L’état général des animaux est surveillé quotidiennement. En fonction des signes cliniques attendus, la fréquence de contrôle de l’état de santé des animaux sera adaptée (ex. poids corporel et consommation de nourriture et d’eau, température corporelle, signes cliniques, morbidité/mortalité…). Toute anomalie est signalée au vétérinaire selon la sévérité et le degré d’urgence. Si un ou plusieurs points limites sont atteints, que la douleur de l’animal ne peut être soulagée ou que l’inconfort ne peut pas être suffisamment réduit, la décision d’interrompre le traitement ou d’euthanasier l’animal sera prise. Des prélèvements sanguins seront effectués à l’artère auriculaire selon les bonnes pratiques vétérinaires et les procédures internes validées. Certains traitements sont réalisés sous anesthésie locale ou générale pour éviter le stress, le douleur ou l’inconfort, comme les administrations intramusculaire. Les animaux mâtures sont hébergés en individuel, avec des enrichissements et le maintien des contacts visuel et olfactif, en raison d’un tempérament territorial et combatif avec ses congénères dans les conditions de vie en laboratoire. Les lapins bénéficient d’un environnement enrichi comprenant la diffusion de musique, une manipulation régulière incluant des caresses quotidiennes, la distribution de récompenses après procédures, la mise à disposition de foin, la présence de jouets (haltères), des surfaces de repos adaptées et un hébergement en groupe favorisant leur bien-être et leur permettant d’exprimer les comportements physiologiques et activités qu’ils auraient dans leur habitat naturel. Pour certains produits (à visée du système nerveux central par exemple) une période d’habituation aux doses peut être effectuée sur les animaux avant la première administration. Les procédures, les conditions d’hébergement et matériel utilisé dans ce projet sont adaptés aux animaux utilisés dans ce projet (ex. sondes de gavage, cathéter). Enfin une sédation sera réalisée au préalable de l’anesthésie pour permettre l’acheminement du lapin en salle d’autopsie et limiter ainsi le stress du déplacement.

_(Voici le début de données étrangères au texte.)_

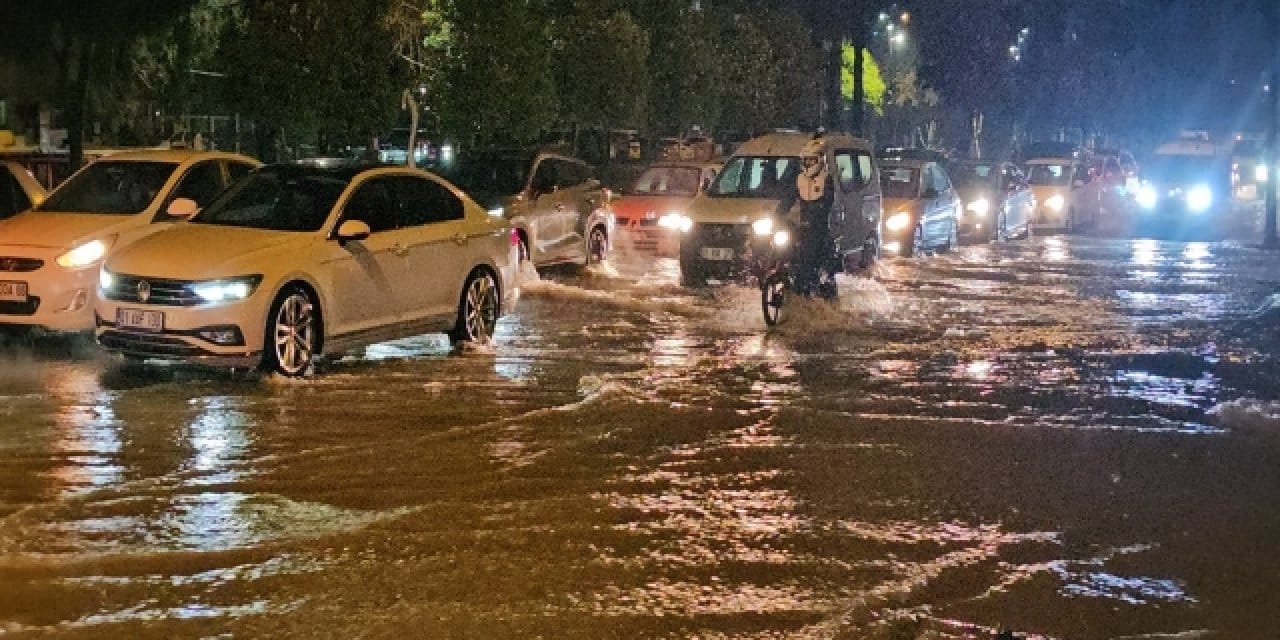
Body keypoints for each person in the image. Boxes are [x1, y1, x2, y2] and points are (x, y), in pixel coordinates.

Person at [787, 136, 836, 296]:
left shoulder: (826, 179)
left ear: (819, 161)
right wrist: (777, 214)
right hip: (803, 224)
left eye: (811, 160)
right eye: (806, 161)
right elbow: (788, 198)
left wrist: (817, 215)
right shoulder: (799, 179)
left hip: (819, 226)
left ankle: (812, 281)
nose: (808, 164)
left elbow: (828, 203)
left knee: (811, 253)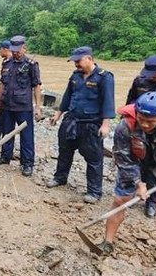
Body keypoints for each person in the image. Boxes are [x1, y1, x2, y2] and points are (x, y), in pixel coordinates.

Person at [98, 92, 156, 256]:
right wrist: (139, 183)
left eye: (150, 121)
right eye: (141, 119)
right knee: (120, 201)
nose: (145, 124)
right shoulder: (125, 126)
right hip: (134, 162)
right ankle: (107, 242)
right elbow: (123, 158)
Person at [47, 46, 115, 203]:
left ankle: (94, 191)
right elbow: (67, 96)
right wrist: (58, 114)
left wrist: (105, 124)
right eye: (74, 61)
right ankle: (60, 178)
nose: (76, 64)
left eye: (78, 61)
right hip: (71, 121)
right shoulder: (75, 76)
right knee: (64, 151)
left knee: (93, 158)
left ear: (89, 59)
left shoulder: (104, 77)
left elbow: (108, 102)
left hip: (91, 124)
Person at [125, 55, 156, 217]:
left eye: (154, 72)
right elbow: (130, 101)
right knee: (139, 160)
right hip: (140, 130)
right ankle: (135, 191)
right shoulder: (140, 81)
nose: (150, 75)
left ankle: (151, 203)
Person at [0, 35, 41, 177]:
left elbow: (36, 86)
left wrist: (38, 107)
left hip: (23, 106)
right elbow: (2, 84)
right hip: (7, 104)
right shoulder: (7, 63)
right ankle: (5, 156)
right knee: (6, 132)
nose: (15, 53)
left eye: (18, 50)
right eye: (13, 50)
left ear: (24, 48)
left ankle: (27, 163)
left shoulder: (32, 65)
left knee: (26, 136)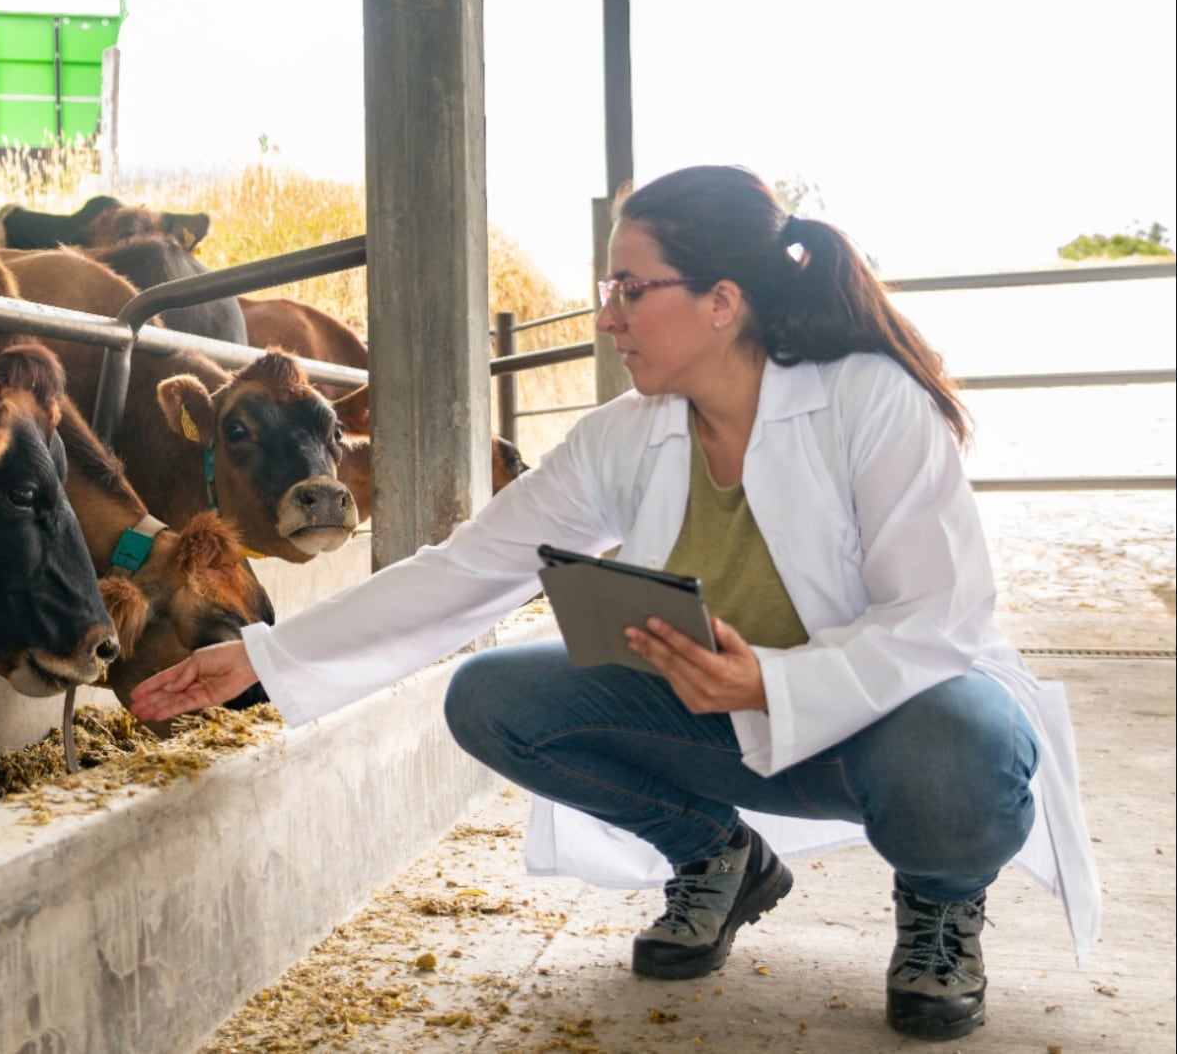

Expliquer le choix des espèces et les stades de développement y afférents.

Il n’existe pas de méthode alternative in vitro permettant l’évaluation de la toxicité d’un candidat médicament (humain ou vétérinaire)/vaccin, en raison notamment de la complexité que représente un organisme vivant. Des animaux de 2 à 7 mois en début d’étude, l’âge moyen généralement requis dans les études de toxicité, correspond à un niveau « jeune adulte » de croissance et de développement nécessaire et suffisant pour conduire les expérimentations (capacité fonctionnelle des organes, volume circulant, etc.). Le choix du lapin est justifié par : • les homologies avec l’Homme (physiologiques, métaboliques…) ; • le respect du modèle utilisé dans les études préliminaires ; • les données de pharmacocinétique, pharmacodynamie… ; • les données d’immunogenicité chez le lapin. Ce projet pourra être effectué avec des animaux plus âgés (> 1 an) en fonction de l’objectif de l’évaluation et de manière à ce que l’état physiologique de l’animal permette une réponse claire des systèmes analysés après traitement avec le(s) composé(s) et ainsi permettre une évaluation adéquate des paramètres ciblés. Les animaux ne doivent pas être gravides. Pour ce projet, les animaux auront de 2 à 7 mois en début d’étude, l’âge moyen généralement requis dans les études de toxicité, correspondant à un niveau « jeune adulte » de croissance et de développement nécessaire et suffisant pour conduire les expérimentations (capacité fonctionnelle des organes, volume circulant, etc.). Toutefois, ce projet pourra être effectué avec des animaux plus âgés (> 1 an) en fonction de l’objectif de l’évaluation et de manière à ce que l’état physiologique de l’animal permette une réponse non équivoque des systèmes analysés après traitement avec le(s) composé(s) et ainsi permettre une évaluation adéquate des paramètres ciblés. Les animaux ne doivent pas être gravides.